Monday, 18 June 2018

New bell commemorating former president Havel installed in Prague

6 March 2017

Prague, March 5 (CTK) - A crowd of several hundred people watched the transport of a new bell, called Vaclav, commemorating the legacy of former president Vaclav Havel, across much of Prague to the Saint Gall (Havel) Church yesterday.
The bell was blessed in an ecumenical mass served for the victims of totalitarian regimes by Prague Archbishop, Cardinal Dominik Duka.
The money to cast and install the bell was gained within a public collection organised by the Charter 77 Foundation.
The bell will be ringing for the first time in the Saint Gall Church on the occasion of the end of the anti-totalitarian festival Mene Tekel.
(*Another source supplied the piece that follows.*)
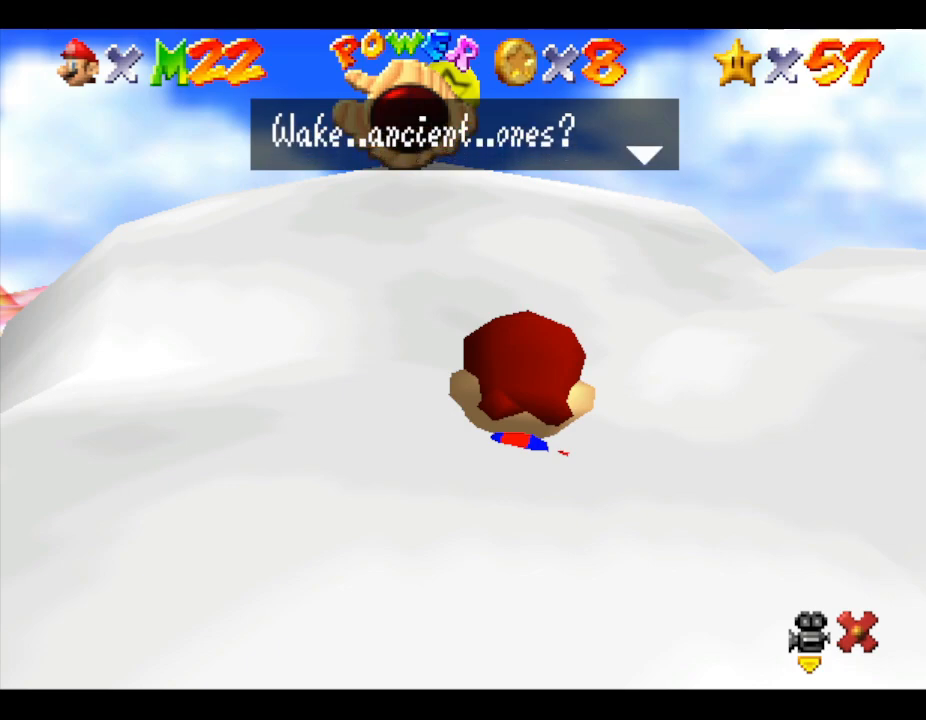
{"buttons": [], "left_stick": "center", "events": []}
This will be followed by other Prague bells that will greet the Vaclav Bell.
Havel, a leading dissident and playwright, became the first Czechoslovak president after the fall of the communist regime, and he was the first president of the independent Czech Republic in 1993-2003.
He died in his favourite country house in Hradecek, east Bohemia, on December 18, 2011.
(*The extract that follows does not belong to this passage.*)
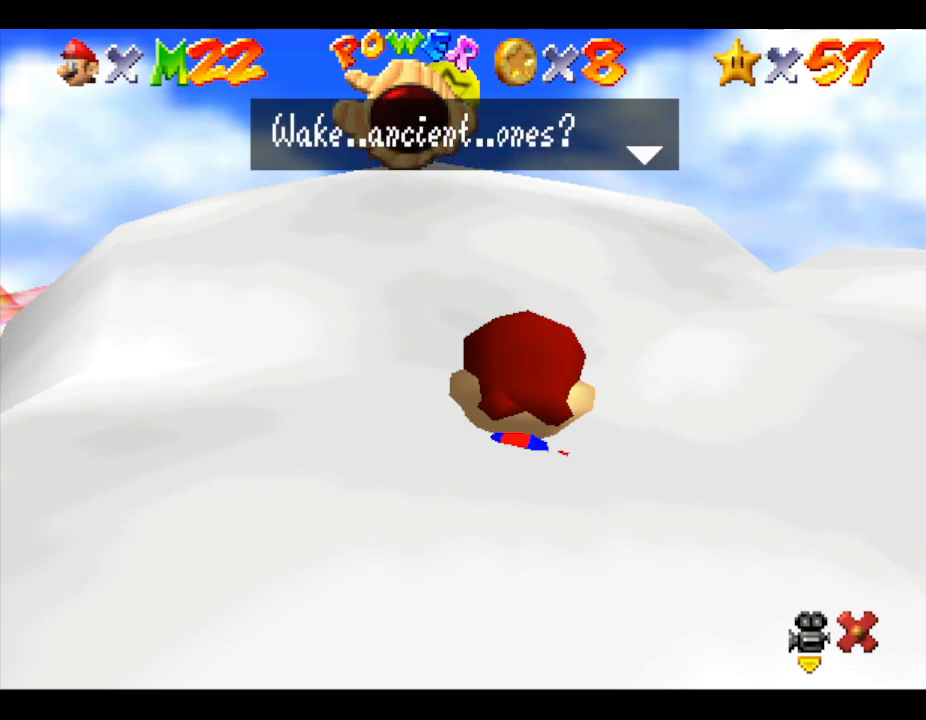
{"buttons": [], "left_stick": "center", "events": []}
The marchers, many of whom rang their own small bells as a sign of affection for for late Havel, walked from the Hradcanske Square across the medieval Charles Bridge across the Vltava River to the Saint Gall Church.
The costs of the casting and installation of the bell are estimated at roughly 800,000 crowns.
The bell weighs approximately three quarters of a tonne. The collection yielded roughly 1,3 million crowns.
The rest of the money from the collection will be spent on the Vaclav Havel Prize, awarded by the Parliamentary Assembly of the Council of Europe in cooperation with the Charter 77 Foundation and the Vaclav Havel Library.
The bell will be installed in the southern church tower where it has been lacked since World War Two.
The Vaclav Bell will be in the church along with the oldest bell in Prague, called Marie, dating back to 1455.
The church itself was founded in the 13th century.